Being overweight can also aggravate gout symptoms. Maintaining a normal weight helps to balance the body’s levels of uric acid, and also exerts less pressure on joints. However, fasting or extreme diets aren’t suitable. A rapid reduction in body fat and muscle mass can produce so-called ketone bodies, which can trigger gout attacks.
These foods are particularly beneficial if you have gout:
Coffee: Not so long ago, gout patients were advised against drinking coffee. However more recent research has shown that the chlorogenic acids in coffee can actually reduce uric acid levels in the body.

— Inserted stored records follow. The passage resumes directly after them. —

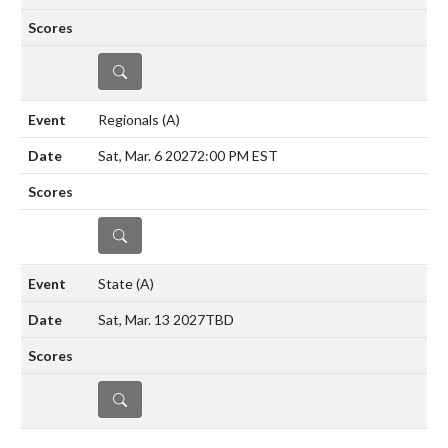
DETAILS
Regionals
(A)
Sat, Mar. 6 2027
2:00 PM EST
DETAILS
State
(A)
Sat, Mar. 13 2027
TBD
DETAILS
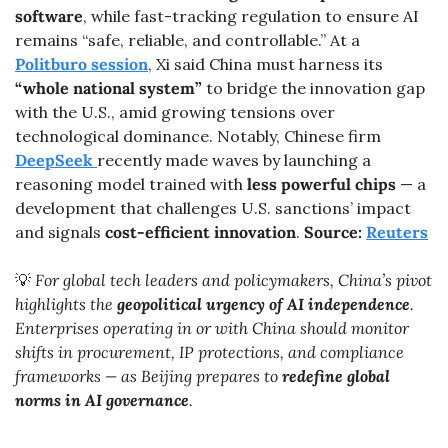
software
, while fast-tracking regulation to ensure AI 
remains “safe, reliable, and controllable.” At a 
Politburo session
, Xi said China must harness its 
“whole national system”
 to bridge the innovation gap 
with the U.S., amid growing tensions over 
technological dominance. Notably, Chinese firm 
DeepSeek
recently made waves by launching a 
reasoning model trained with 
less powerful chips
 — a 
development that challenges U.S. sanctions’ impact 
and signals 
cost-efficient innovation
. 
Source: 
Reuters
💡
 For global tech leaders and policymakers, China’s pivot 
highlights the 
geopolitical urgency of AI independence
. 
Enterprises operating in or with China should monitor 
shifts in procurement, IP protections, and compliance 
frameworks — as Beijing prepares to 
redefine global 
norms in AI governance
.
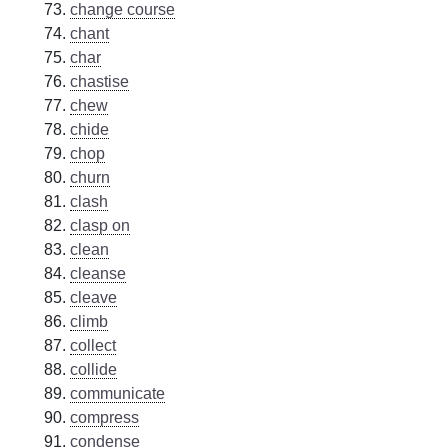
change course
chant
char
chastise
chew
chide
chop
churn
clash
clasp on
clean
cleanse
cleave
climb
collect
collide
communicate
compress
condense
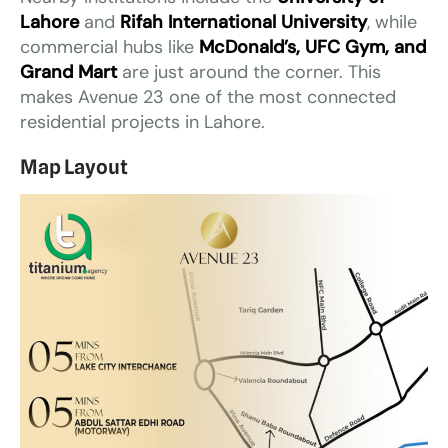
Lahore
and
Rifah International University
, while
commercial hubs like
McDonald’s, UFC Gym, and
Grand Mart
are just around the corner. This
makes Avenue 23 one of the most connected
residential projects in Lahore.
Map Layout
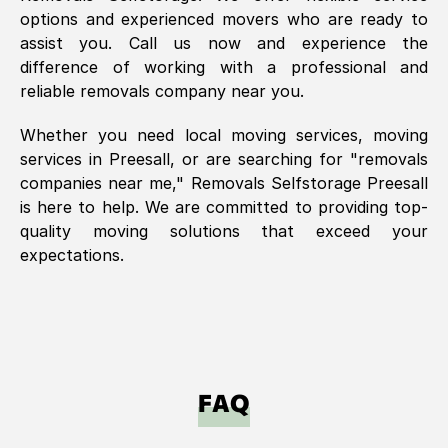
options and experienced movers who are ready to
assist you. Call us now and experience the
difference of working with a professional and
reliable removals company near you.
Whether you need local moving services, moving
services in
Preesall
, or are searching for "removals
companies near me," Removals Selfstorage
Preesall
is here to help. We are committed to providing top-
quality moving solutions that exceed your
expectations.
FAQ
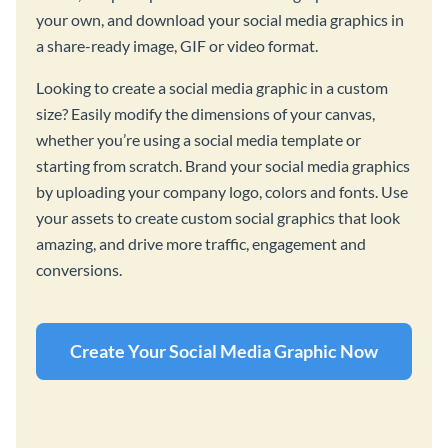
your own, and download your social media graphics in
a share-ready image, GIF or video format.
Looking to create a social media graphic in a custom
size? Easily modify the dimensions of your canvas,
whether you’re using a social media template or
starting from scratch. Brand your social media graphics
by uploading your company logo, colors and fonts. Use
your assets to create custom social graphics that look
amazing, and drive more traffic, engagement and
conversions.
Create Your Social Media Graphic Now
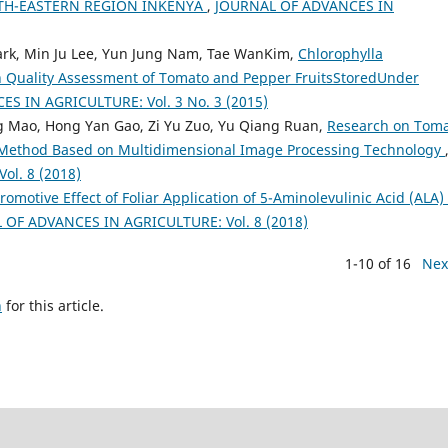
TH-EASTERN REGION INKENYA
,
JOURNAL OF ADVANCES IN
rk, Min Ju Lee, Yun Jung Nam, Tae WanKim,
Chlorophylla
h Quality Assessment of Tomato and Pepper FruitsStoredUnder
S IN AGRICULTURE: Vol. 3 No. 3 (2015)
 Mao, Hong Yan Gao, Zi Yu Zuo, Yu Qiang Ruan,
Research on Tom
 Method Based on Multidimensional Image Processing Technology
l. 8 (2018)
otive Effect of Foliar Application of 5-Aminolevulinic Acid (ALA) 
 OF ADVANCES IN AGRICULTURE: Vol. 8 (2018)
1-10 of 16
Nex
h
for this article.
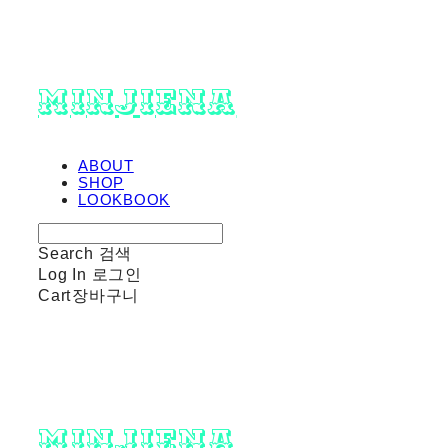
minjiena
ABOUT
SHOP
LOOKBOOK
Search
검색
Log In
로그인
Cart
장바구니
minjiena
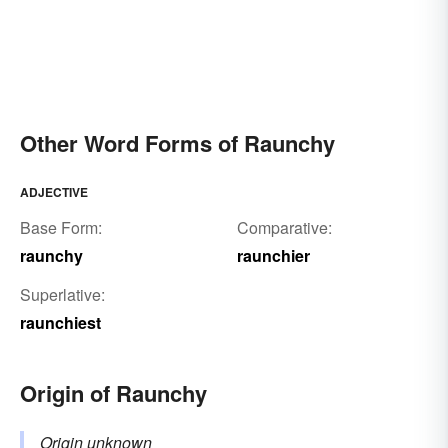
Other Word Forms of Raunchy
ADJECTIVE
Base Form:
Comparative:
raunchy
raunchier
Superlative:
raunchiest
Origin of Raunchy
Origin unknown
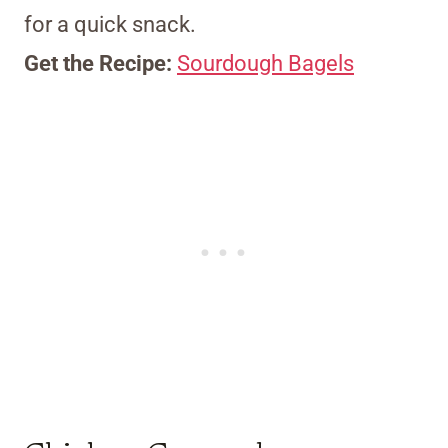
for a quick snack.
Get the Recipe:
Sourdough Bagels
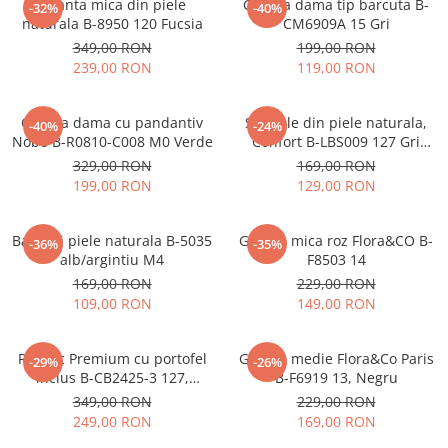
Geanta mica din piele
Geanta dama tip barcuta B-
-32%
-40%
naturala B-8950 120 Fucsia
CM6909A 15 Gri
349,00 RON
199,00 RON
239,00 RON
119,00 RON
Geanta dama cu pandantiv
Sandale din piele naturala,
-40%
-24%
Nobo B-R0810-C008 M0 Verde
Confort B-LBS009 127 Gri
metalizat
329,00 RON
169,00 RON
199,00 RON
129,00 RON
Balerini piele naturala B-5035
Geanta mica roz Flora&CO B-
-36%
-35%
alb/argintiu M4
F8503 14
169,00 RON
229,00 RON
109,00 RON
149,00 RON
Rucsac Premium cu portofel
Geanta medie Flora&Co Paris
-29%
-26%
inclus B-CB2425-3 127,
B-F6919 13, Negru
Bleumarin
349,00 RON
229,00 RON
249,00 RON
169,00 RON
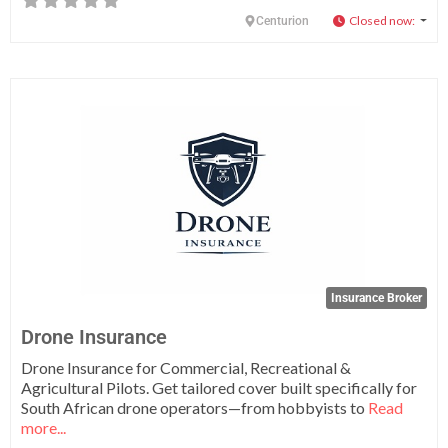
Closed now
:
Centurion
Fa
Insurance Broker
Drone Insurance
Drone Insurance for Commercial, Recreational &
Agricultural Pilots. Get tailored cover built specifically for
South African drone operators—from hobbyists to
Read
more...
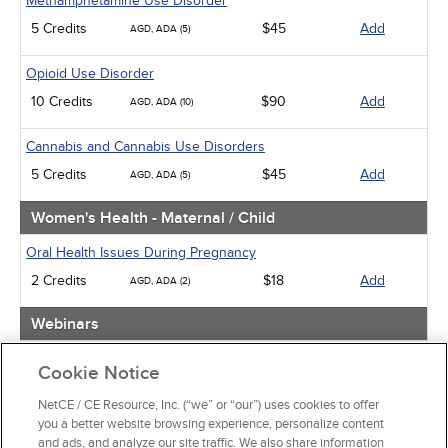
Methamphetamine Use Disorder
5 Credits
$45
Add
AGD, ADA (5)
Opioid Use Disorder
10 Credits
$90
Add
AGD, ADA (10)
Cannabis and Cannabis Use Disorders
5 Credits
$45
Add
AGD, ADA (5)
Women's Health - Maternal / Child
Oral Health Issues During Pregnancy
2 Credits
$18
Add
AGD, ADA (2)
Webinars
Implicit Bias: The Michigan Requirement
Cookie Notice
2 Credits
$30
Add
AGD, ADA (2)
NetCE / CE Resource, Inc. (“we” or “our”) uses cookies to offer
you a better website browsing experience, personalize content
View Special Offers
and ads, and analyze our site traffic. We also share information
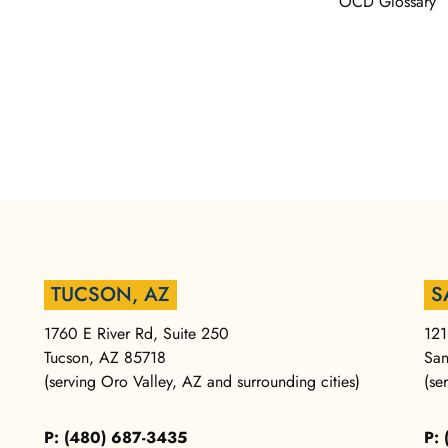
OCD Glossary
TUCSON, AZ
S
1760 E River Rd, Suite 250
121
Tucson, AZ 85718
San
(serving Oro Valley, AZ and surrounding cities)
(se
P: (480) 687-3435
P:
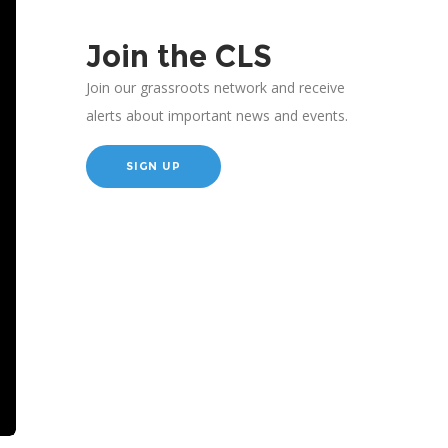
Join the CLS
Join our grassroots network and receive
alerts about important news and events.
SIGN UP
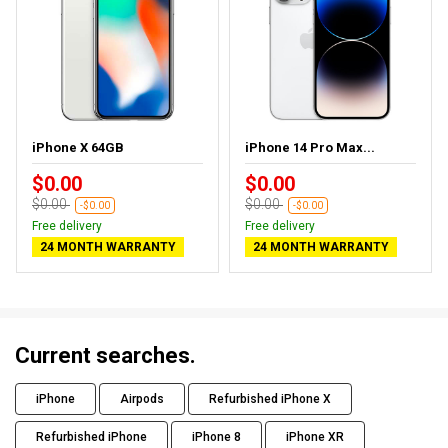
iPhone X 64GB
iPhone 14 Pro Max...
$0.00
$0.00
$0.00
$0.00
-$0.00
-$0.00
Free delivery
Free delivery
24 MONTH WARRANTY
24 MONTH WARRANTY
Current searches.
iPhone
Airpods
Refurbished iPhone X
Refurbished iPhone
iPhone 8
iPhone XR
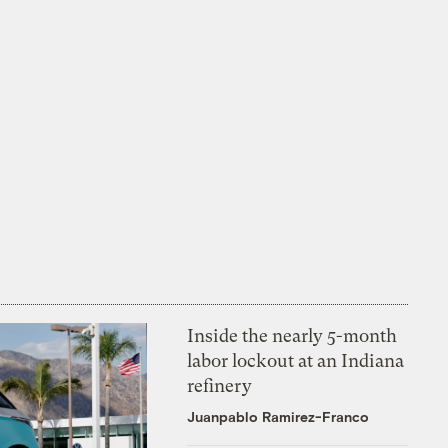
Inside the nearly 5-month
labor lockout at an Indiana
refinery
Juanpablo Ramirez-Franco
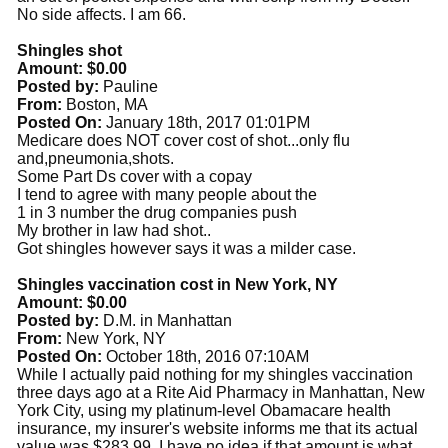
No side affects. I am 66.
Shingles shot
Amount: $0.00
Posted by:
Pauline
From:
Boston, MA
Posted On:
January 18th, 2017 01:01PM
Medicare does NOT cover cost of shot...only flu
and,pneumonia,shots.
Some Part Ds cover with a copay
I tend to agree with many people about the
1 in 3 number the drug companies push
My brother in law had shot..
Got shingles however says it was a milder case.
Shingles vaccination cost in New York, NY
Amount: $0.00
Posted by:
D.M. in Manhattan
From:
New York, NY
Posted On:
October 18th, 2016 07:10AM
While I actually paid nothing for my shingles vaccination
three days ago at a Rite Aid Pharmacy in Manhattan, New
York City, using my platinum-level Obamacare health
insurance, my insurer's website informs me that its actual
value was $283.99. I have no idea if that amount is what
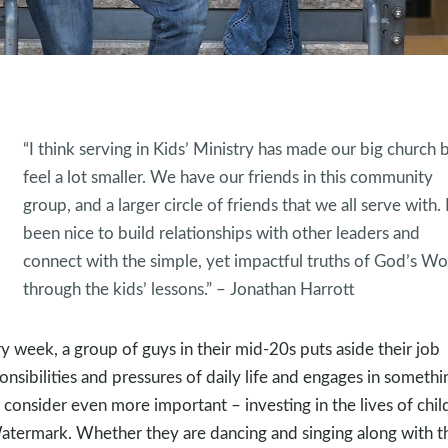
“I think serving in Kids’ Ministry has made our big church
feel a lot smaller. We have our friends in this community
group, and a larger circle of friends that we all serve with. I
been nice to build relationships with other leaders and
connect with the simple, yet impactful truths of God’s W
through the kids’ lessons.” – Jonathan Harrott
y week, a group of guys in their mid-20s puts aside their job
onsibilities and pressures of daily life and engages in somethi
 consider even more important – investing in the lives of chil
atermark. Whether they are dancing and singing along with t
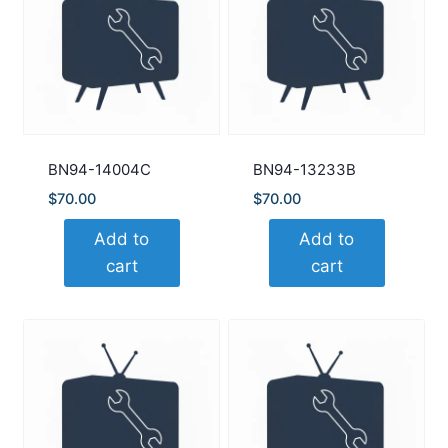
BN94-14004C
BN94-13233B
$
70.00
$
70.00
Add to
Add to
cart
cart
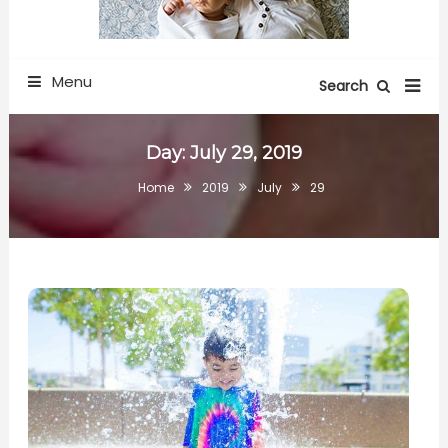
Menu
Search
Day:
July 29, 2019
Home
2019
July
29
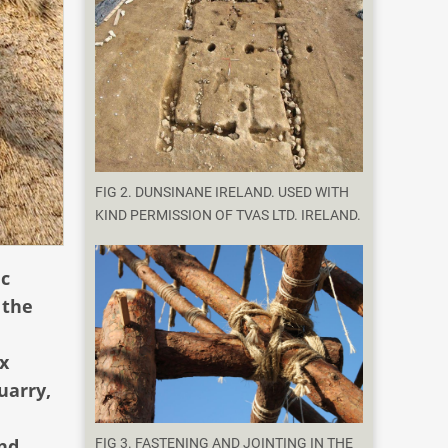
FIG 2. DUNSINANE IRELAND. USED WITH
KIND PERMISSION OF TVAS LTD. IRELAND.
ic
 the
x
uarry,
and
FIG 3. FASTENING AND JOINTING IN THE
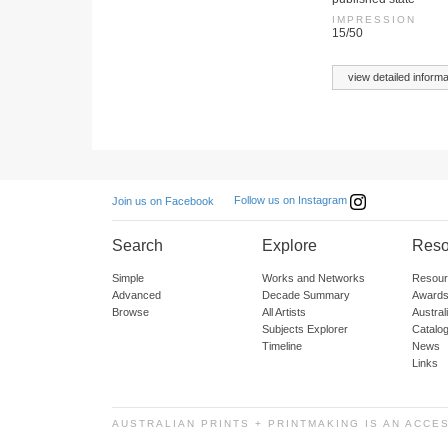
IMPRESSION
15/50
view detailed informa
Follow us on Instagram
Join us on Facebook
Search
Explore
Reso
Simple
Works and Networks
Resour
Advanced
Decade Summary
Awards
Browse
All Artists
Austra
Subjects Explorer
Catalo
Timeline
News
Links
AUSTRALIAN PRINTS + PRINTMAKING IS AN ACCE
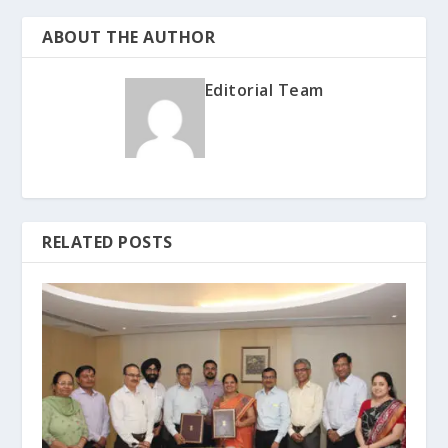
ABOUT THE AUTHOR
Editorial Team
RELATED POSTS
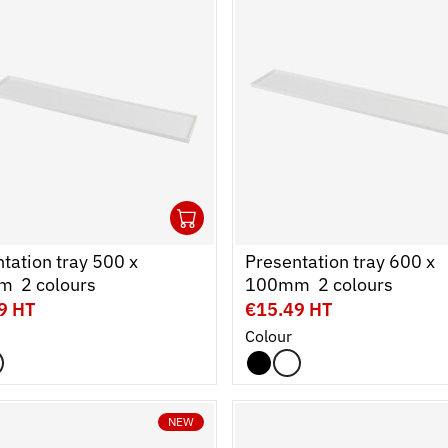
1
cart
r
Ouvrir
Add to cart
Fermer
tation tray 500 x
Presentation tray 600 x
  2 colours
100mm  2 colours
9 HT
€15.49 HT
Colour
NEW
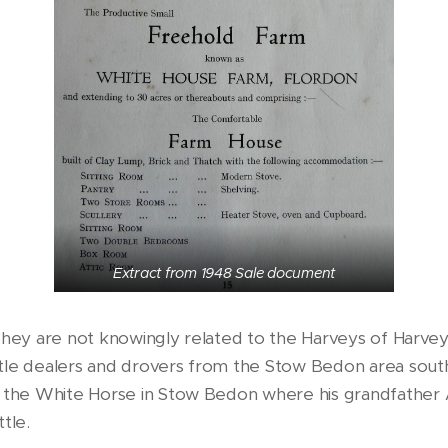
Extract from 1948 Sale document
y. They are not knowingly related to the Harveys of Harve
ttle dealers and drovers from the Stow Bedon area sout
t the White Horse in Stow Bedon where his grandfather 
ttle.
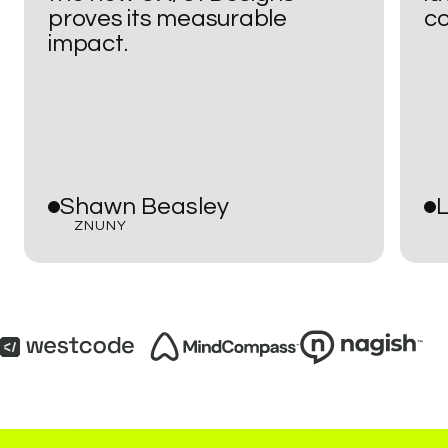
proves
its
measurable
co
impact.
Shawn
Beasley
L
ZNUNY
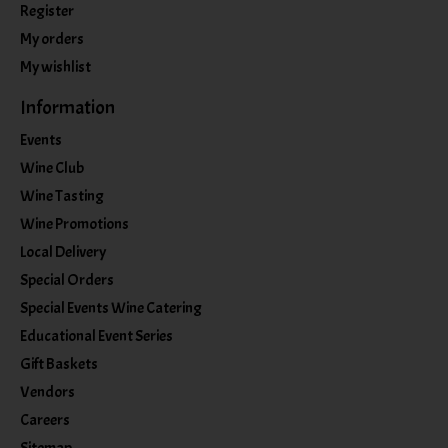
Register
My orders
My wishlist
Information
Events
Wine Club
Wine Tasting
Wine Promotions
Local Delivery
Special Orders
Special Events Wine Catering
Educational Event Series
Gift Baskets
Vendors
Careers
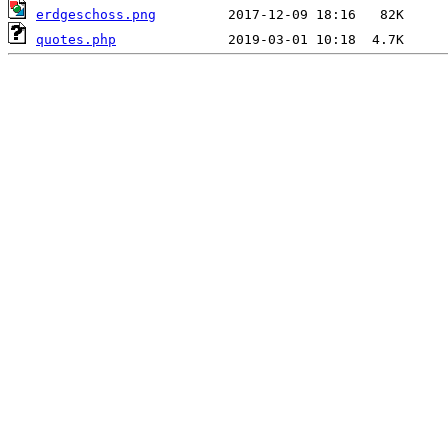
erdgeschoss.png
quotes.php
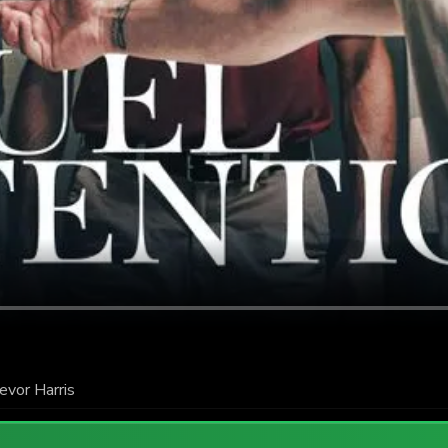
evor Harris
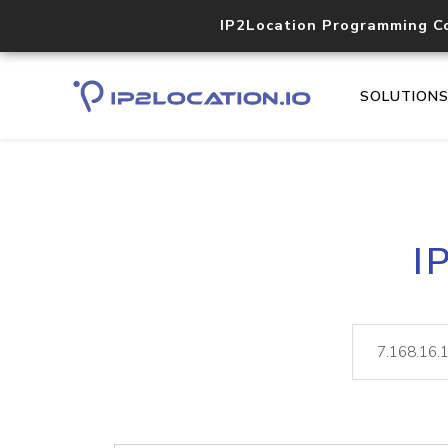
IP2Location Programming C
SOLUTION
I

Three to four cups of coffee can have a notable effect on symptoms, and decaffeinated coffee is just as powerful as caffeinated varieties.
Milk Products: While gout sufferers should limit their consumption of meat and fish, milk and low-fat dairy products can be eaten daily. Low-fat dairy products are low in purines and rich in the certain kinds of proteins called casein and lactalbumin, which stimulate uric acid excretion in the kidneys.
Oranges' high vitamin C content makes them a beneficial food for gout sufferers.
Vitamin-C Rich Foods: Studies have shown that 500 milligrams of vitamin C per day can promote the kidney’s secretion of uric acid. Fruits and vegetables such as sweet peppers, oranges, broccoli and spinach are all great sources of vitamin C.
What Shouldn’t I Eat if I Have Gout?
Refined Sugar: Fruit yogurts, candy, granola bars and other sweet snacks are often sweetened with refined sweeteners that are high in fructose, which increases the metabolism of purines, therefore raising uric acid levels in the blood.
Beer: Regular alcohol consumption has been shown to incite symptoms of gout. Beer is especially bad for gout, as it’s concentration of alcohol and yeast releases high amounts of purines into the body.
Meat: High meat consumption is probably the best known cause of gout attacks. Meat is high in purines and contains saturated fatty acids, which inhibit the metabolism of fat and thus make the body more resistant to insulin, which ultimately hinders the kidneys’ ability to excrete uric acid.